Cleaning up a Fluke 116

Why Fluke ?

For a while I have been using an ANENG AN8009 meter with which I am mostly happy with. Not using it for high energy / high voltages measurements, it is a lightweight, big digits meter that doesn’t put too much drain on batteries. There are some small drawbacks though. The ‘-‘ sign on negative voltages is easy to miss being too close to the left side of the screen hidden under the glare. “Continuity check” is a secondary function (activated with an additional button push) of the Ohms mode. But you can’t push that button immediately after switching to Ohms mode, you have to wait about a second for the meter to settle first, otherwise it ignores the button push.

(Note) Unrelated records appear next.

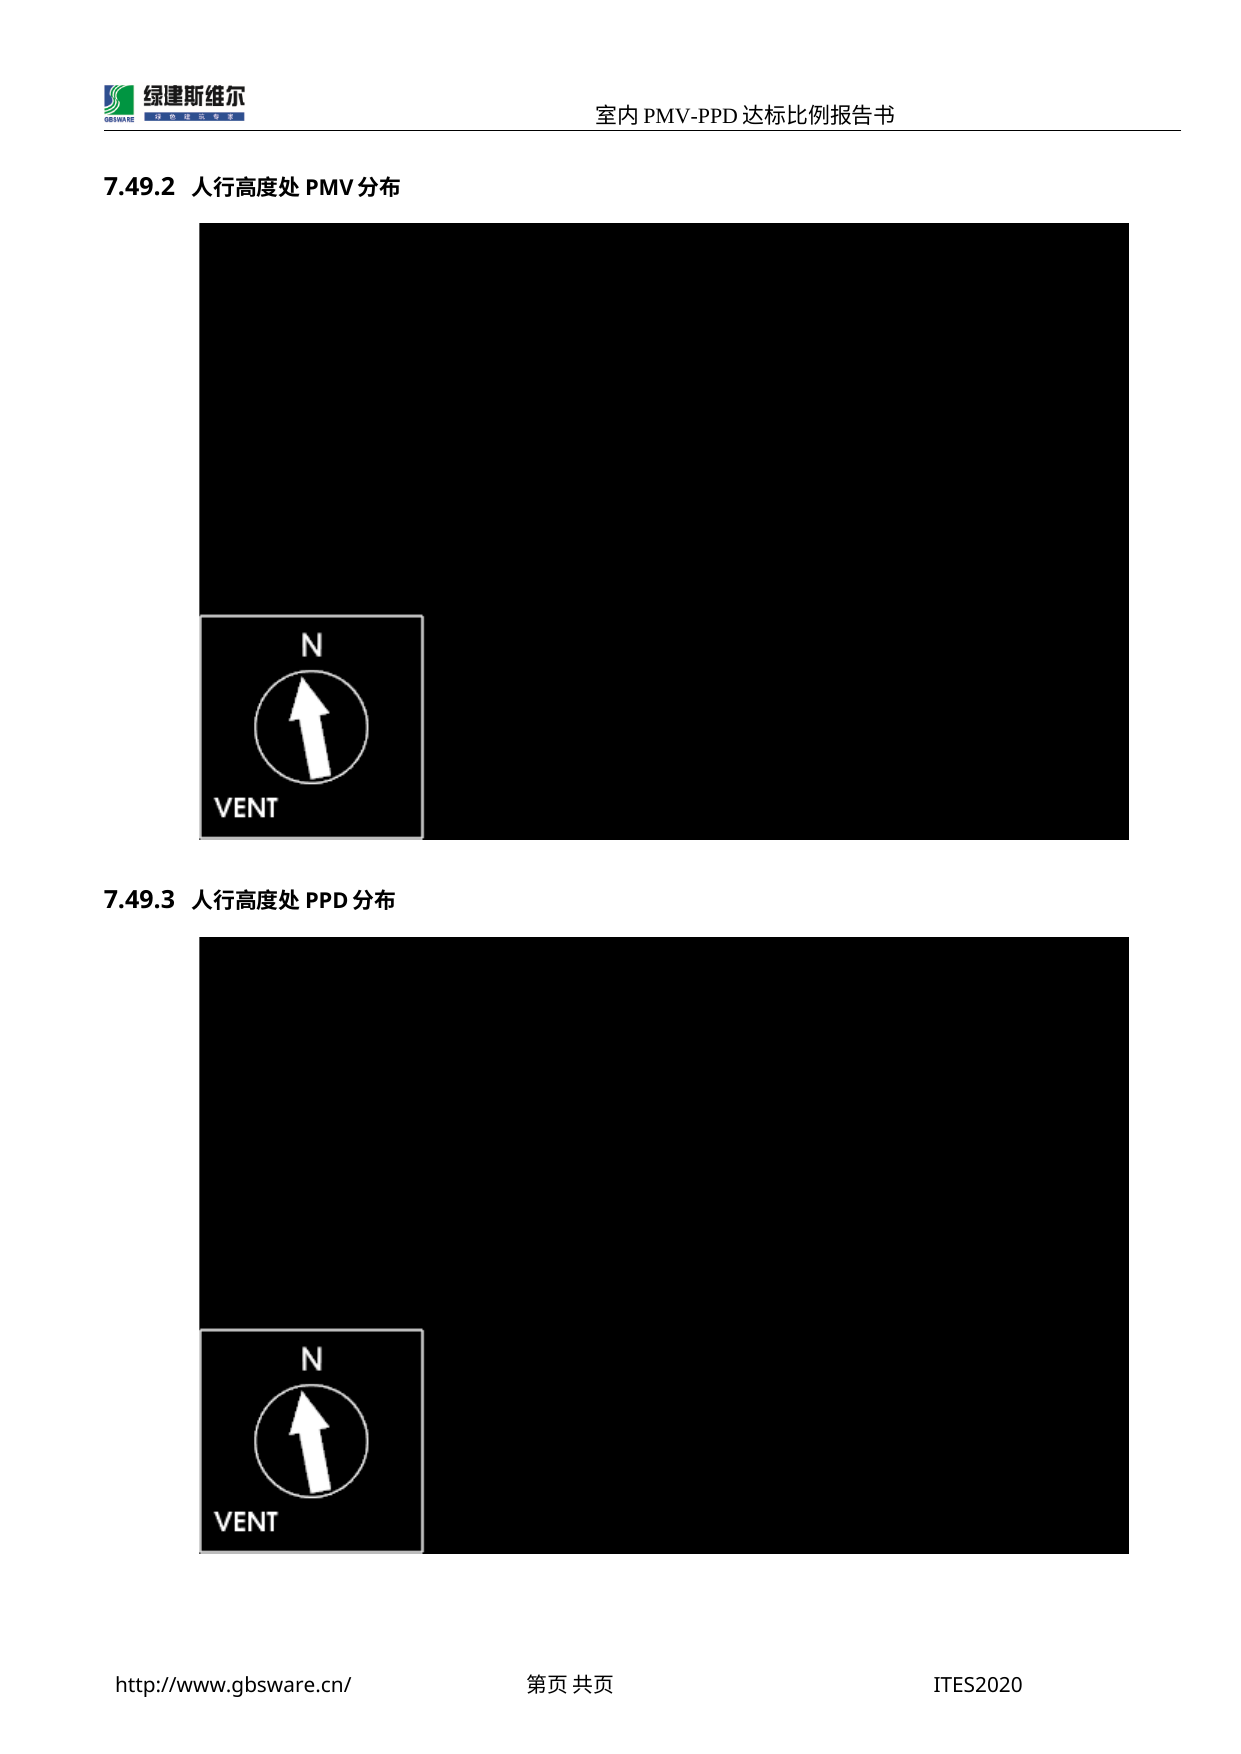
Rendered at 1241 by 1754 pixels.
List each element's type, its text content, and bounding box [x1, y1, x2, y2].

picture [199, 223, 1129, 840]
subtitle 人行高度处PMV分布 [103, 153, 1181, 218]
subtitle 人行高度处PPD分布 [103, 866, 1181, 931]
picture [199, 937, 1129, 1554]
picture [103, 82, 246, 124]
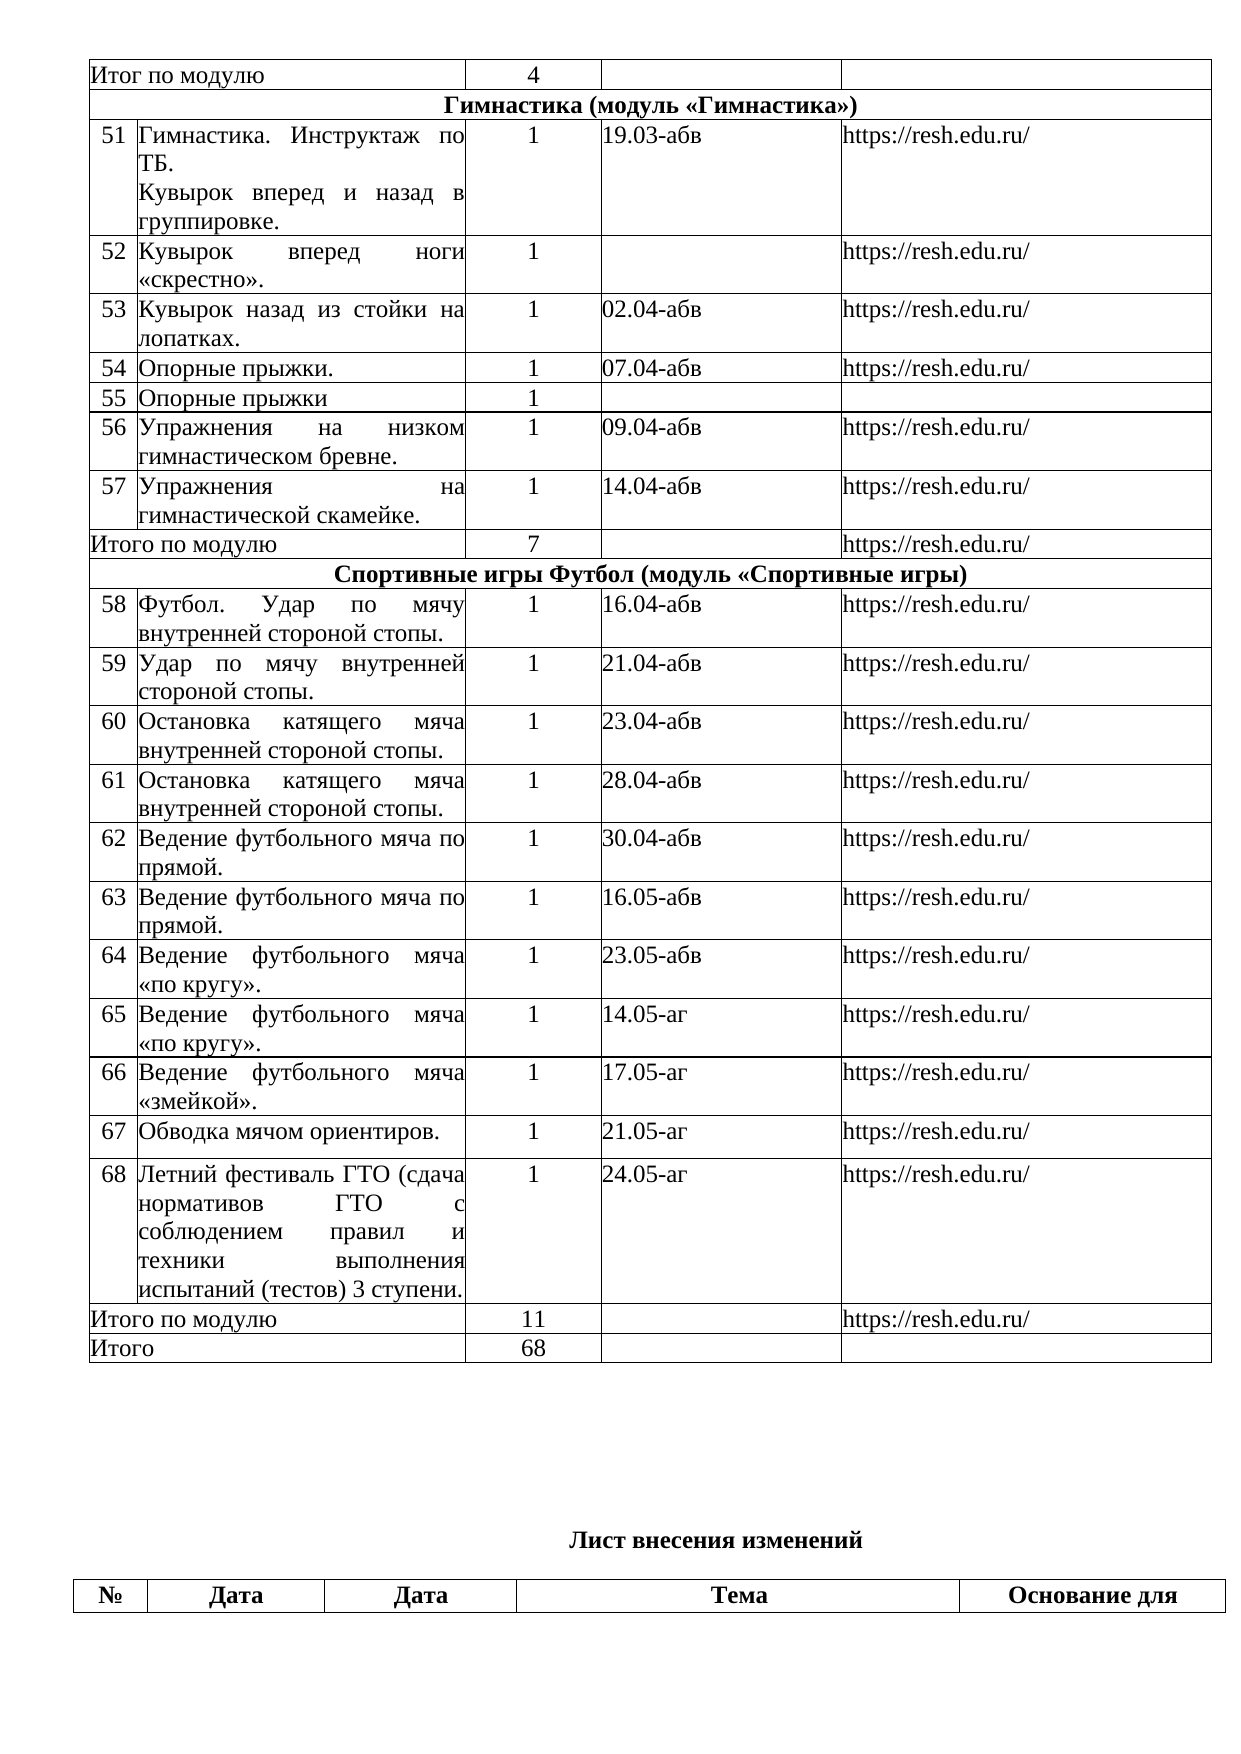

Thus, I was on the look out for some meter which does not have glare and has a dedicated switch position for Continuity mode. I saw few Flukes that ticked these boxes (the Fluke 11x series, 17x series and the 87v) but I could not justify the price. But when I saw this 89€ second hand Fluke 116 HVAC at a local second hand shop, I was like … what if ? The was a catch for such small price though. Meter looked like it had a rough life. Very very dirty, tips of the leads were bent and one was even snapped, and to top it all, the holster had a large area covered with permanent marker.

I decided to buy it and try to clean it.

Before / After shots

Below I’ll detail the cleaning steps. This is the first Fluke meter I had to restore – so I wasn’t sure of the results. However, it turned up much better than what I had expected.

Grease / Dust removal

I decided to take the meter apart completely and submerge everything non-electronic into warm water with diluted dish washing liquid and few squirts of Mr. Proper (Mr. Clean).

Soaking the plastic parts

I left everything sit for more than 1 hour, occasionally moving them around gently. At the end, I have cleaned them with a soft sponge (the soft part of a kitchen sponge). For the harder to reach places I used a clean oil paint brush.

The leads themselves were not submerged, I used baby wipes plus an old tooth brush for the grooves.

This removed all dust and grease and (un-)surprisingly it looked like new!

Circuit board

(Un-)surprisingly for a Fluke, despite the poor exterior aspect, interior was impeccably clean. Just as a precaution – I used IPA to clean the rotary switch traces, the button pads and the wipers of the switch. All still very clean with very little sign of use.

When putting the meter together, I added some silicone grease on the little o-ring between the the switch knob and the switch body:

When taking the meter apart initially, I noticed one of the screws was half de-screwed – somebody tried to open the meter ? There were no finger prints inside so it may be that somebody tried to change battery not knowing what screws to take out:

Meter hand a screw half taken out

When putting back the meter, I also decided to add a bit of sewing machine oil on the screws:

Straightening the Fluke leads

The Red test was damaged – tip was missing. Initially I thought that I would buy a replacement set, but I later changed my mind – there are other test leads more suitable for what I need (I would like a TL175 and TL910). So I decided to straighten them back.

First I bent them back with pliers, after wrapping the leads in some cloth tissue not to scar them even more:

The tip seems to be made of the same solid material (and a yellowish coating is seen under the deep dents and scratch marks…). I will probably order the TL910 set for small electronics and keep these as a worst case scenario until I get better ones (like TL175).

Cleaning the permanent marker from the Fluke holster

This was the most laborious part of the cleanup, took more than 1h to scrub it off. Initially I have tried with isopropyl alcohol – faint traces of paint where rubbing off onto the q-tip but zero sign that I’m getting somewhere. I’ve tried Acetone, but q-tip stayed perfectly white.

Permanent marker on Fluke 116 holster

I even tried some petroleum based product, again, no results.

I have decided to use a heel scrubber made in metal. The pumice stone didn’t seem to have an effect either, but the metal started ‘biting’ into the rubber. This process was very tedious, as there’s not enough room to create a continuous ‘random’ and ‘ample’ motion. Tried to pay attention not to scrub in the same direction. After a while, I started alternating the heel scrubber with a 150 grit sand-paper.

The large permanent marker patch was to cover another text underneath (what appeared as few numbers that I could not read). Maybe a former inventory number ? That initial paint penetrated a little deeper than the current one that I was fighting against and I could see faint traces of a different color.

Finally, I tried to smooth up the rubber surface with a 600 grit sandpaper:

Thankfully Fluke created a respectable holster instead of a flimsy one, scrubbing it away for 1h still left a sizeable amount of ‘thickness’.

In conclusion, I am a bit ambivalent. Given the meter is made for HVAC technicians (extreme temperatures, built like a tank, etc), it is a bit too big for my needs. It also lacks mA or A modes, only has µA range (up to 600µA). The micro Amp mode could be handy for some low power circuitry. The size may also be an advantage: switching modes without the meter running anywhere and it won’t move just on a slight pull on the leads.